At the time, there was nobody bigger than Murphy. 48 Hrs, Beverly Hills Cop, Trading Places, and Coming to America had positioned him at the apex of the A-list, with his films bringing in billions of dollars at the box office and turning him into Paramount’s golden goose, all of which he’d accomplished by his late 20s.

Meanwhile, Caine had only recently returned from the doldrums, with his Oscar-nominated turn in Educating Rita and Oscar-winning performance in Hannah and Her Sisters rejuvenating a career that had stagnated after a series of duds and disasters like The Swarm, Ashanti, The Island, and Beyond the Poseidon Adventure.

Usually, when an in-development project gains the interest of Hollywood’s brightest shining star and an unnamed big-name director, it’s a done deal. However, as screenwriter Dale Launer explained to Paper Crane Productions, the hot package for Dirty Rotten Scoundrels fell apart once it reached the boardroom.

“We had the biggest star in the world, we’ve got the script, and we have an A-list director,” he recalled. “We gave it to Paramount, Eddie had an exclusive deal with Paramount, and I got a call from a senior vice president there, who said, ‘Listen, we love the script, we love Eddie, we just don’t love that director’. There were certain political reasons.”

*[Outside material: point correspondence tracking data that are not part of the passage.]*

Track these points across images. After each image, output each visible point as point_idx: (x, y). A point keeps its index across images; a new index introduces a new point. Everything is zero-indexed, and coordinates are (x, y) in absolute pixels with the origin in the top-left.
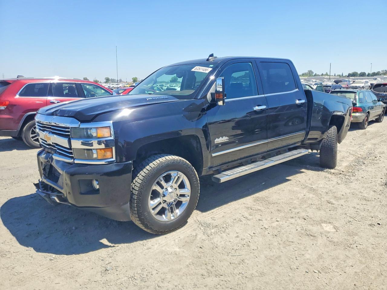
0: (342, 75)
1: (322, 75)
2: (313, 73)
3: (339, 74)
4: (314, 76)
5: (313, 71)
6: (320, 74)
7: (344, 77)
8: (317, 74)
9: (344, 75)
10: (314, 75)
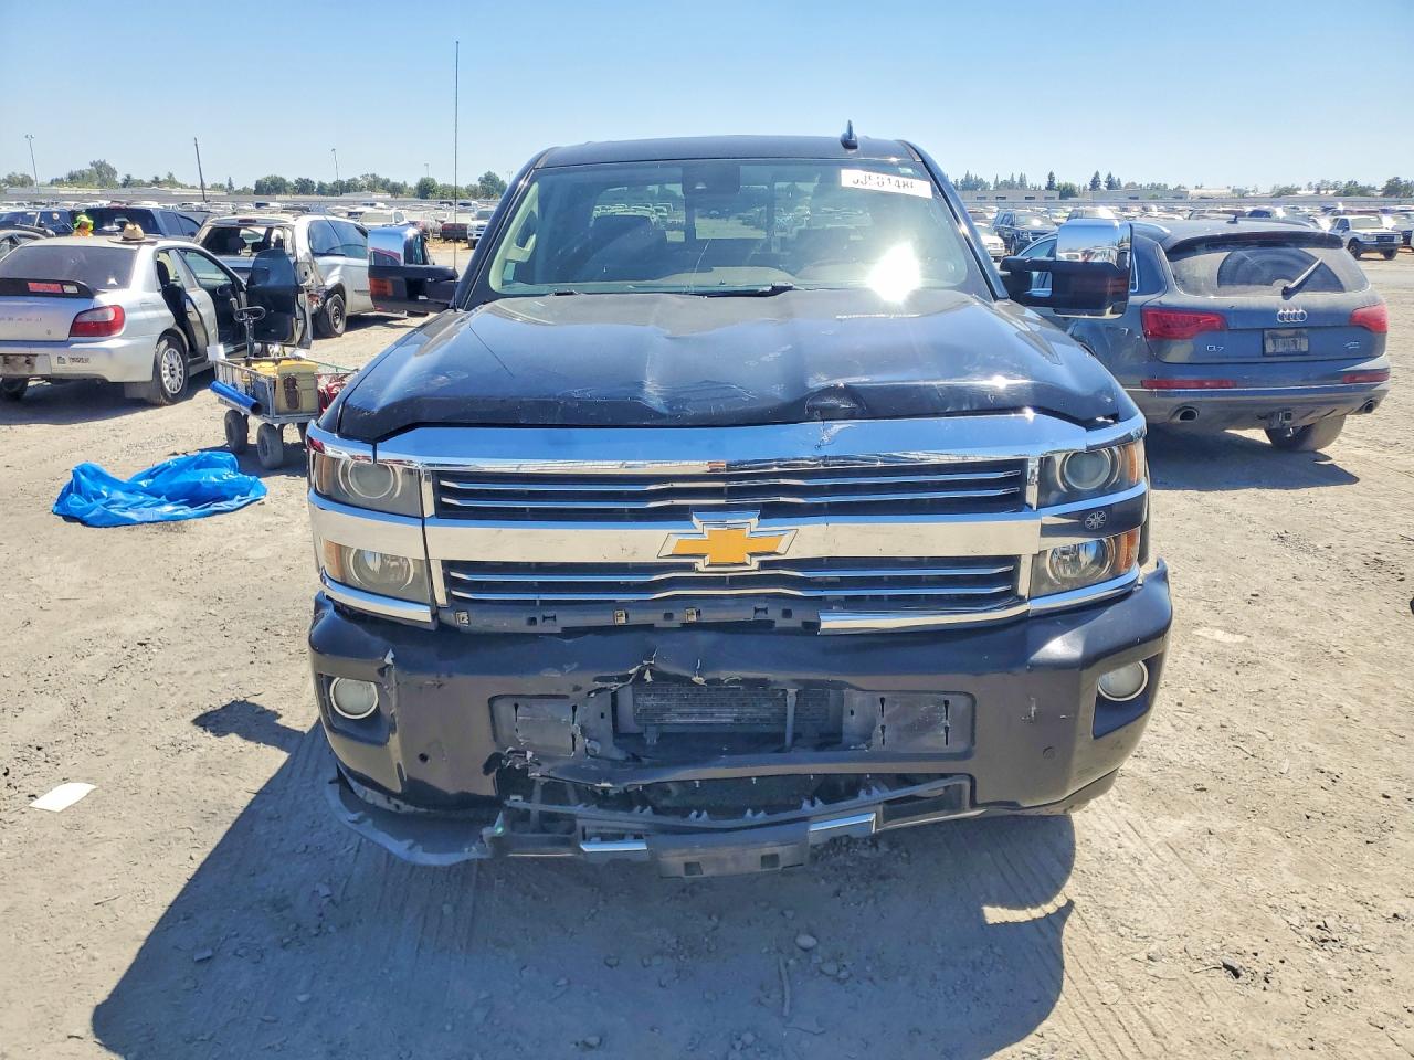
0: (230, 184)
1: (156, 181)
2: (113, 172)
3: (218, 183)
4: (124, 185)
5: (111, 163)
6: (148, 179)
7: (238, 192)
8: (135, 177)
9: (237, 187)
10: (121, 182)
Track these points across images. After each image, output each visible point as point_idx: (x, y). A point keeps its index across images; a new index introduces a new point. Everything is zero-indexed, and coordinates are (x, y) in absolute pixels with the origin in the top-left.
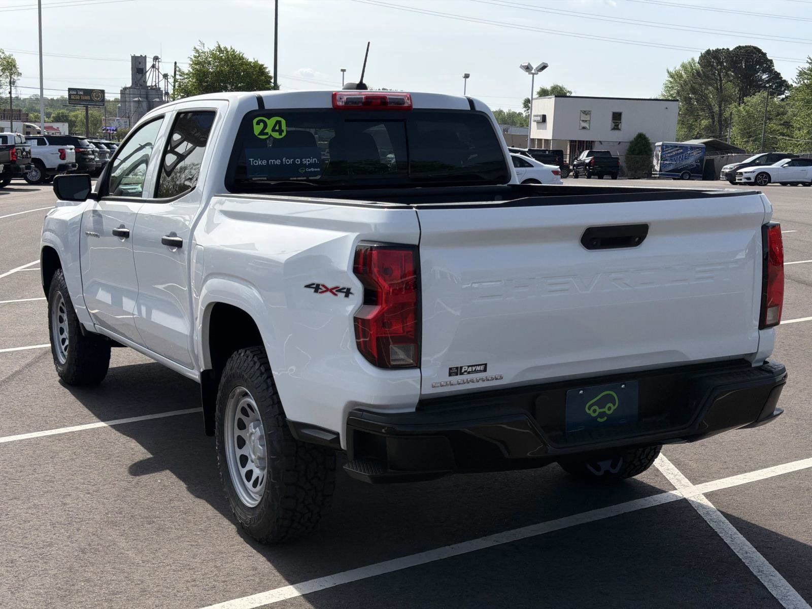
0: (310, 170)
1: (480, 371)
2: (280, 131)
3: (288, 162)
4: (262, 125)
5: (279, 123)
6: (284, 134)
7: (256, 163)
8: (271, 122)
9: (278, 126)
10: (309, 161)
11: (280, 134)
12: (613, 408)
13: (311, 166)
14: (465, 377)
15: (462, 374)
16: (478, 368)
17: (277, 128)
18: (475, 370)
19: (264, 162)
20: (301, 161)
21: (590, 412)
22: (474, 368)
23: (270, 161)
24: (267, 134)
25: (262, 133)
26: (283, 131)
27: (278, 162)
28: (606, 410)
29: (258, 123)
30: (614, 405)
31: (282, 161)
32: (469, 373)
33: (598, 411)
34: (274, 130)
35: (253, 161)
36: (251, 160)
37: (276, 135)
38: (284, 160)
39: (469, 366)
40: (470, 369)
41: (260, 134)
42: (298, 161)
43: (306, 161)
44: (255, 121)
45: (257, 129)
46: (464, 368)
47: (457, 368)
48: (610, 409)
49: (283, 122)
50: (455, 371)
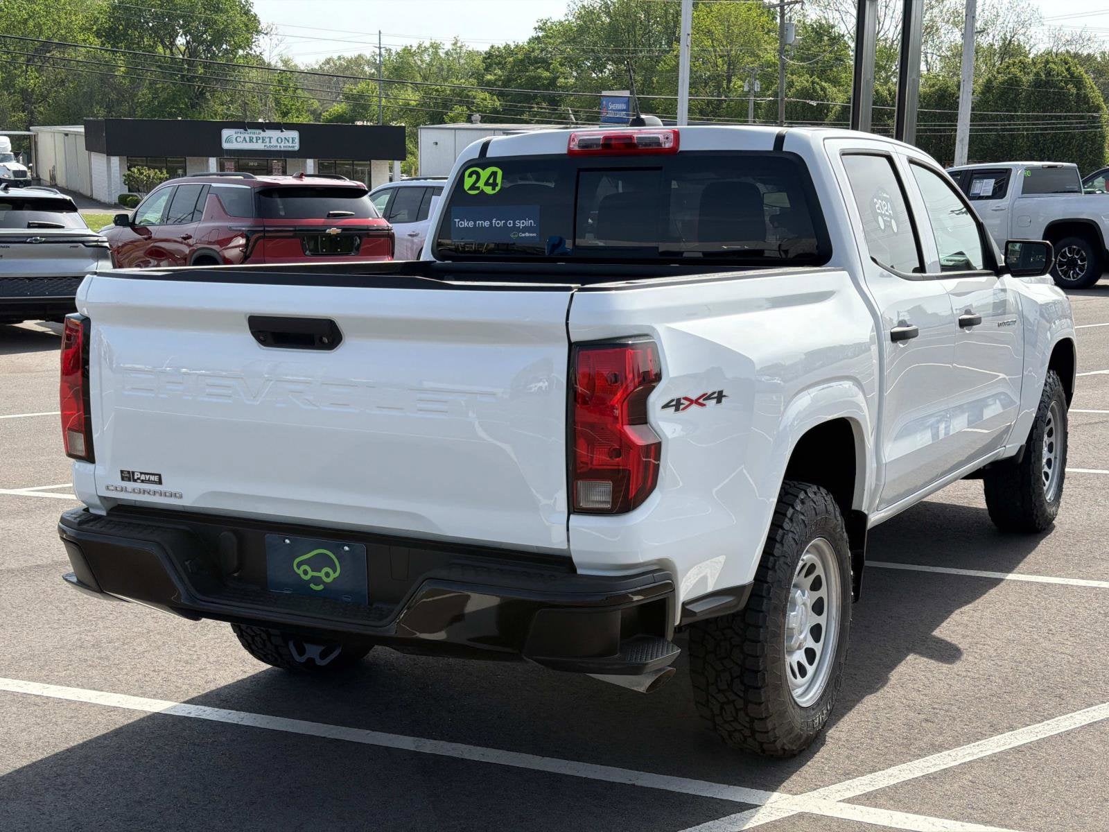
0: (523, 235)
1: (154, 482)
2: (494, 185)
3: (498, 224)
4: (474, 177)
5: (494, 174)
6: (498, 189)
7: (461, 224)
8: (485, 174)
9: (492, 178)
10: (523, 223)
11: (494, 189)
12: (333, 576)
13: (526, 229)
14: (138, 485)
15: (135, 481)
16: (152, 478)
17: (491, 181)
18: (149, 480)
19: (471, 224)
20: (514, 224)
21: (300, 572)
22: (147, 477)
23: (477, 222)
24: (478, 188)
25: (473, 187)
26: (497, 185)
27: (487, 224)
28: (322, 574)
29: (470, 176)
30: (335, 571)
31: (491, 223)
32: (143, 481)
33: (311, 574)
34: (487, 184)
35: (459, 222)
36: (457, 220)
37: (488, 190)
38: (494, 222)
39: (141, 473)
40: (143, 477)
41: (470, 189)
42: (510, 223)
43: (521, 224)
44: (467, 173)
45: (468, 182)
46: (136, 474)
47: (129, 472)
48: (329, 575)
49: (500, 173)
50: (127, 476)
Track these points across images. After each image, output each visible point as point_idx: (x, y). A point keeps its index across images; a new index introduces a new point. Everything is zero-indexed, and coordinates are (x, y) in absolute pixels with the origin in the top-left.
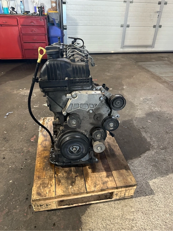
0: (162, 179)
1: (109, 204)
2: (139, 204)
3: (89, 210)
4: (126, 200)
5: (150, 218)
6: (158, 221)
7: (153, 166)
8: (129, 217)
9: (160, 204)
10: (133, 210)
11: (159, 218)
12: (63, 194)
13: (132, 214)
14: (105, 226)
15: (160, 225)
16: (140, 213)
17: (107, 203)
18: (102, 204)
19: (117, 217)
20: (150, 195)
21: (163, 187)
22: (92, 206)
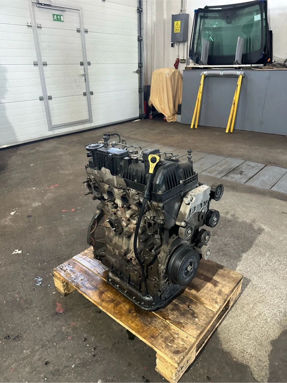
0: (241, 263)
1: (230, 315)
2: (250, 297)
3: (221, 336)
4: (238, 302)
5: (268, 303)
6: (275, 300)
7: (223, 256)
8: (255, 315)
9: (262, 285)
10: (251, 306)
11: (273, 297)
12: (199, 332)
13: (255, 310)
14: (248, 338)
15: (280, 302)
16: (259, 305)
17: (227, 317)
18: (225, 321)
19: (247, 322)
20: (249, 283)
21: (249, 269)
22: (219, 329)
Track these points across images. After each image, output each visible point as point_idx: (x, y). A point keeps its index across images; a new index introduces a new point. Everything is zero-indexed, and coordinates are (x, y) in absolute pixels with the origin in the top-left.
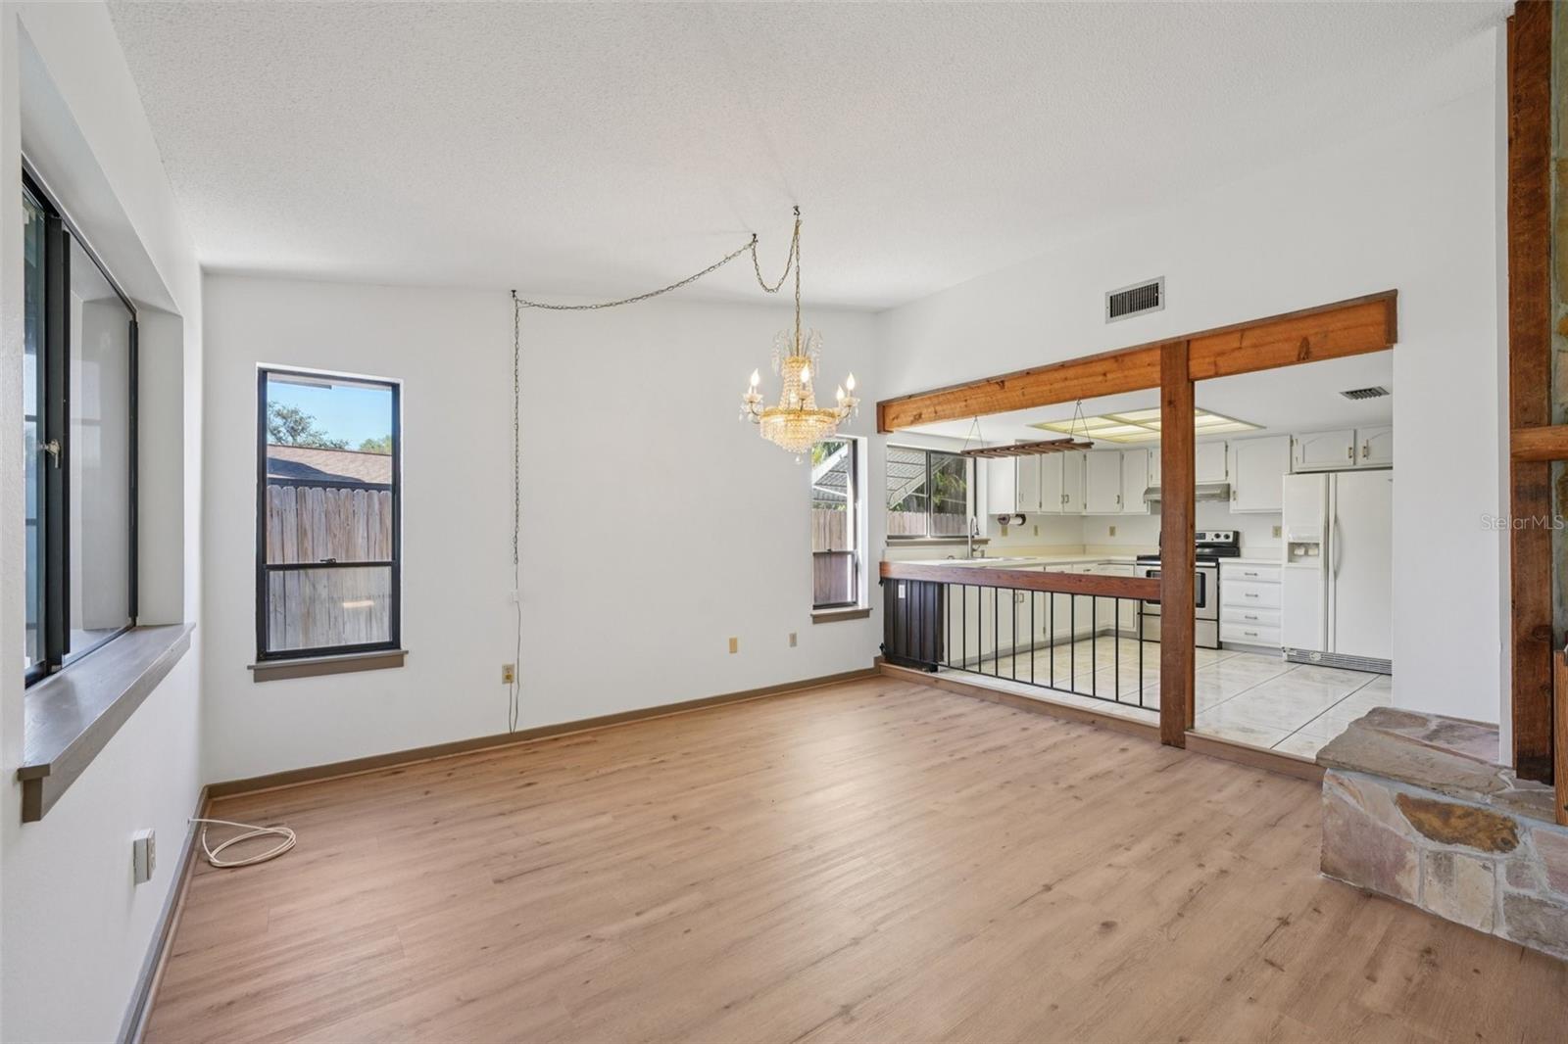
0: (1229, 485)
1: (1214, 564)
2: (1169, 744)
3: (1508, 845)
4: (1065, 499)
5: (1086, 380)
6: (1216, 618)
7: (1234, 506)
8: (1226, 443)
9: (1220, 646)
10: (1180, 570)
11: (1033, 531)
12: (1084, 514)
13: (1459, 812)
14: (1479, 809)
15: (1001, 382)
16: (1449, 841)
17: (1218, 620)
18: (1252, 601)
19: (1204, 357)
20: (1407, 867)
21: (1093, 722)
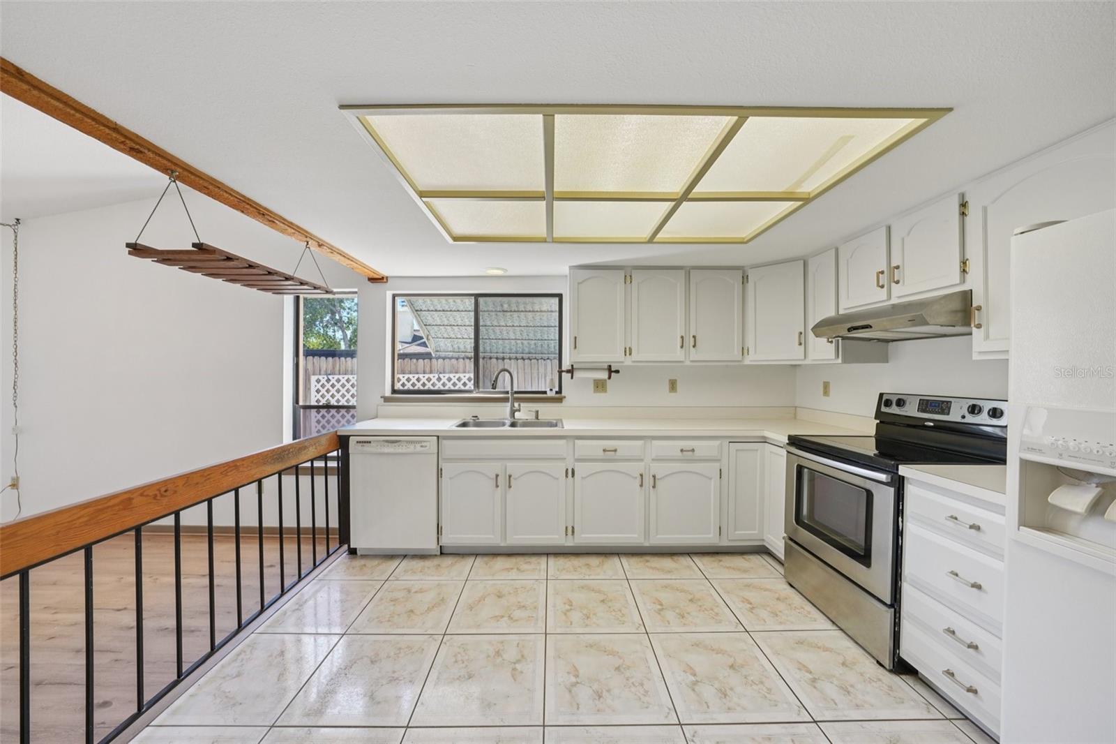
0: (967, 296)
1: (886, 477)
4: (690, 341)
6: (889, 600)
7: (981, 341)
8: (963, 196)
11: (667, 387)
17: (896, 609)
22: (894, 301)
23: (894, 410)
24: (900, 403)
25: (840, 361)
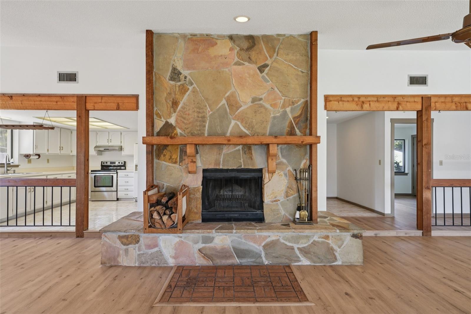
0: (122, 146)
1: (116, 172)
2: (78, 237)
3: (138, 242)
4: (61, 148)
5: (49, 103)
6: (116, 190)
7: (123, 153)
8: (121, 132)
9: (118, 199)
10: (82, 175)
11: (47, 161)
12: (71, 154)
13: (130, 236)
14: (133, 234)
15: (11, 97)
16: (128, 245)
17: (117, 191)
18: (127, 184)
19: (91, 103)
20: (120, 255)
21: (51, 236)
22: (109, 145)
23: (105, 164)
24: (106, 163)
25: (97, 155)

He never revealed what those political reasons were, but Launer hardly sounded enthusiastic when Caine was brought in to replace Murphy as Lawrence Jamieson. “We gave it to Michael Caine,” he continued. “Michael Caine was sort of, like, doing everything, so he didn’t open a movie.” To try and find someone who could open Dirty Rotten Scoundrels, the producers turned to Steve Martin.

Originally, they offered him Caine’s part, but everybody quickly realised he made a better Freddy Benson. At last, the comedy had its two stars, and Murphy’s loss would become a huge gain for the man who replaced him. It wasn’t a runaway hit when it was first released, but in the years to come, Dirty Rotten Scoundrels would end up closer to Caine’s heart than almost any other movie he made.

In fact, he admitted that it’s the only one of the 120+ pictures he’s made that he’ll watch any time he stumbles across it, and to think, the reason he even got the opportunity was because Paramount refused to sanction the filmmaker who came bundled with Murphy in those first deal-making meetings.